§ **Work task**: Find the word "Bilder" in the records and copy every line where it occurs.
----- Records supplied
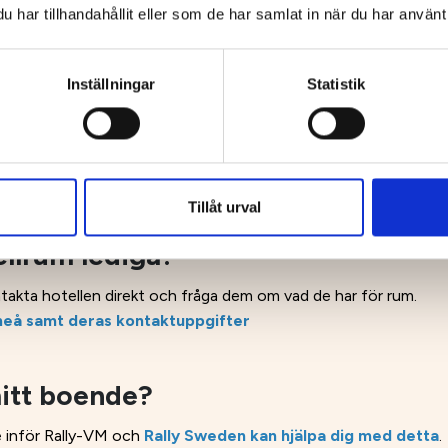
har tillhandahållit eller som de har samlat in när du har använt 
Inställningar
Statistik
boende?
 det är på hotell, vandrarhem eller privat.
oende
Tillåt urval
ellrum lediga?
takta hotellen direkt och fråga dem om vad de har för rum.
 Umeå samt deras kontaktuppgifter
mitt boende?
e inför Rally-VM och
Rally Sweden kan hjälpa dig med detta
.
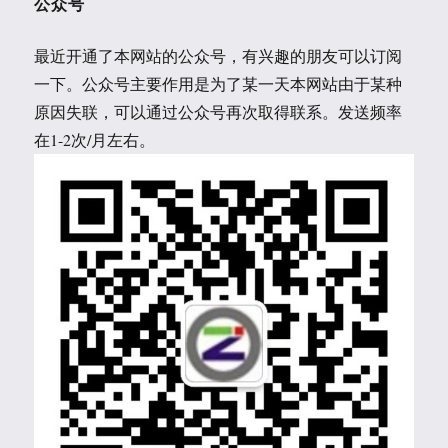
公众号
最近开通了本网站的公众号，有兴趣的朋友可以订阅
一下。公众号主要作用是为了某一天本网站由于某种
原因失联，可以通过公众号再次取得联系。发送频率
在1-2次/月左右。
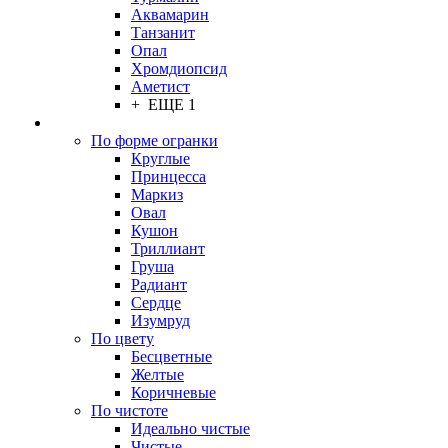
Аквамарин
Танзанит
Опал
Хромдиопсид
Аметист
+ ЕЩЕ 1
По форме огранки
Круглые
Принцесса
Маркиз
Овал
Кушон
Триллиант
Груша
Радиант
Сердце
Изумруд
По цвету
Бесцветные
Желтые
Коричневые
По чистоте
Идеально чистые
Чистые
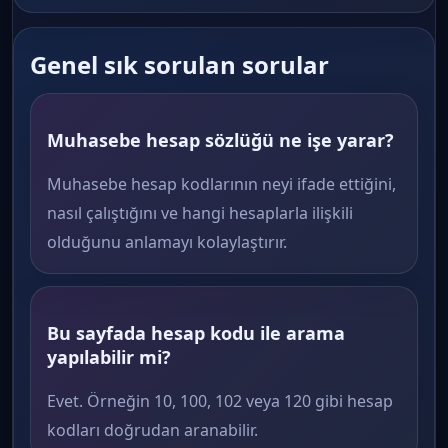
Genel sık sorulan sorular
Muhasebe hesap sözlüğü ne işe yarar?
Muhasebe hesap kodlarının neyi ifade ettiğini,
nasıl çalıştığını ve hangi hesaplarla ilişkili
olduğunu anlamayı kolaylaştırır.
Bu sayfada hesap kodu ile arama
yapılabilir mi?
Evet. Örneğin 10, 100, 102 veya 120 gibi hesap
kodları doğrudan aranabilir.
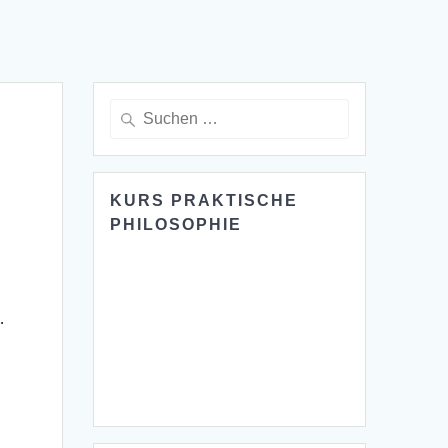
Suche
nach:
KURS PRAKTISCHE
PHILOSOPHIE
.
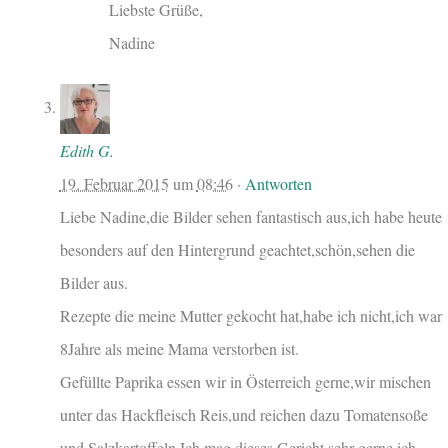
Liebste Grüße,
Nadine
Edith G.
19. Februar 2015
um
08:46
·
Antworten
Liebe Nadine,die Bilder sehen fantastisch aus,ich habe heute
besonders auf den Hintergrund geachtet,schön,sehen die
Bilder aus.
Rezepte die meine Mutter gekocht hat,habe ich nicht,ich war
8Jahre als meine Mama verstorben ist.
Gefüllte Paprika essen wir in Österreich gerne,wir mischen
unter das Hackfleisch Reis,und reichen dazu Tomatensoße
und Salzkartoffeln.Ich mag dieses Gericht sehr gerne,ich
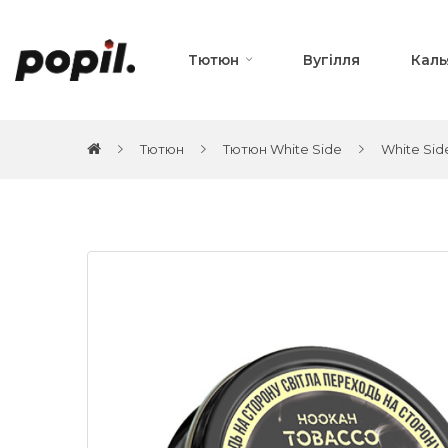
Тютюн
Вугілля
Каль
Тютюн
Тютюн White Side
White Side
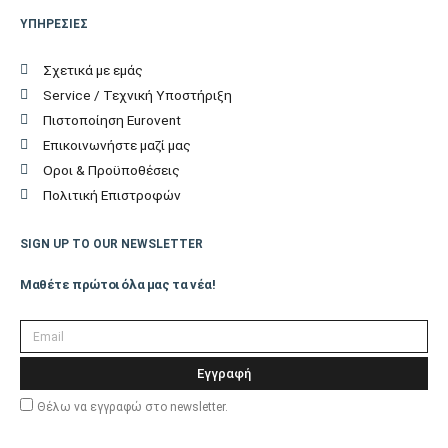
73,4
Μονάδας (cm)
ΥΠΗΡΕΣΙΕΣ
Βάθος Εξωτερικής
Σχετικά με εμάς
40,1
Μονάδας (cm)
Service / Τεχνική Υποστήριξη
Πιστοποίηση Eurovent
Βάρος Εξωτερικής
Επικοινωνήστε μαζί μας
49
Μονάδας (kgr)
Οροι & Προϋποθέσεις
Πολιτική Επιστροφών
Επιπλέον
Χαρακτηριστικά
SIGN UP TO OUR NEWSLETTER
Μαθέτε πρώτοι όλα μας τα νέα!
Οίκος
ΙΑΠΩΝΙΑΣ
Κατασκευής
Εγγραφή
Εγγύηση (Έτη)
5
Θέλω να εγγραφώ στο newsletter.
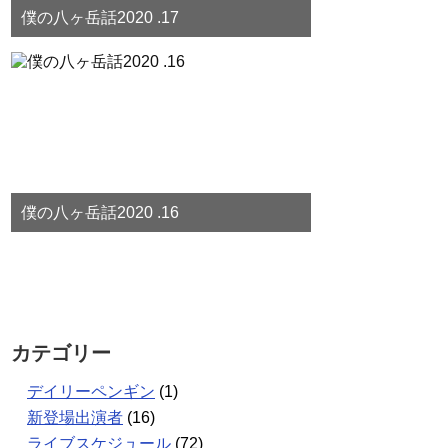
僕の八ヶ岳話2020 .17
僕の八ヶ岳話2020 .16
カテゴリー
デイリーペンギン
(1)
新登場出演者
(16)
ライブスケジュール
(72)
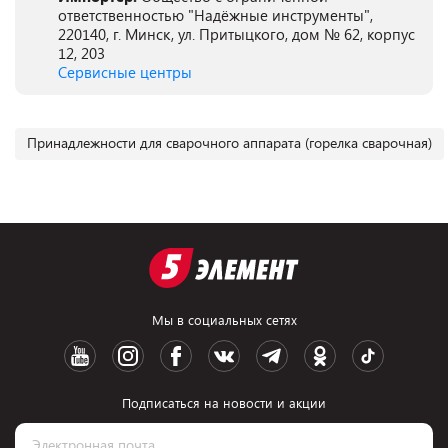
ответственностью "Надёжные инструменты",
220140, г. Минск, ул. Притыцкого, дом № 62, корпус
12, 203
Сервисные центры
Принадлежности для сварочного аппарата (горелка сварочная)
Мы в социальных сетях
Подписаться на новости и акции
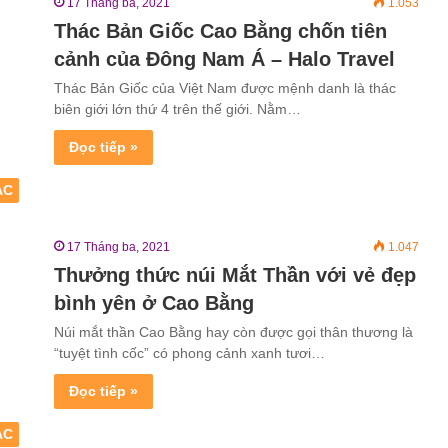
17 Tháng ba, 2021
1.053
Thác Bản Giốc Cao Bằng chốn tiên
cảnh của Đông Nam Á – Halo Travel
Thác Bản Giốc của Việt Nam được mệnh danh là thác
biên giới lớn thứ 4 trên thế giới. Nằm…
Đọc tiếp »
ẮC
17 Tháng ba, 2021
1.047
Thưởng thức núi Mắt Thần với vẻ đẹp
bình yên ở Cao Bằng
Núi mắt thần Cao Bằng hay còn được gọi thân thương là
“tuyệt tình cốc” có phong cảnh xanh tươi…
Đọc tiếp »
ẮC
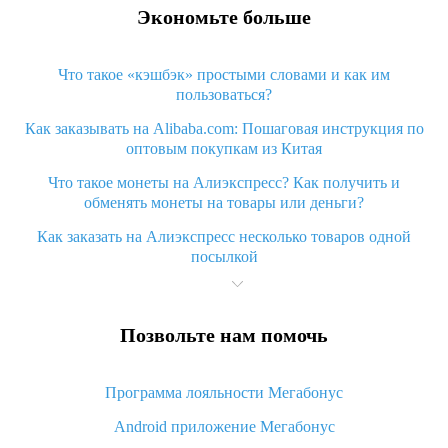
Экономьте больше
Что такое «кэшбэк» простыми словами и как им
пользоваться?
Как заказывать на Alibaba.com: Пошаговая инструкция по
оптовым покупкам из Китая
Что такое монеты на Алиэкспресс? Как получить и
обменять монеты на товары или деньги?
Как заказать на Алиэкспресс несколько товаров одной
посылкой
Что значит статус «Заказ закрыт» на Алиэкспресс и что
делать?
Позвольте нам помочь
Что делать, если Алиэкспресс просит ввести паспортные
данные и ИНН при покупке?
Программа лояльности Мегабонус
Как узнать, куда пришла посылка с Алиэкспресс
Android приложение Мегабонус
Вы отменили заказ на Алиэкспресс, когда вернут деньги?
----------
§ **Written solution**:
Liebe Nadine,die Bilder sehen fantastisch aus,ich habe heute
Bilder aus.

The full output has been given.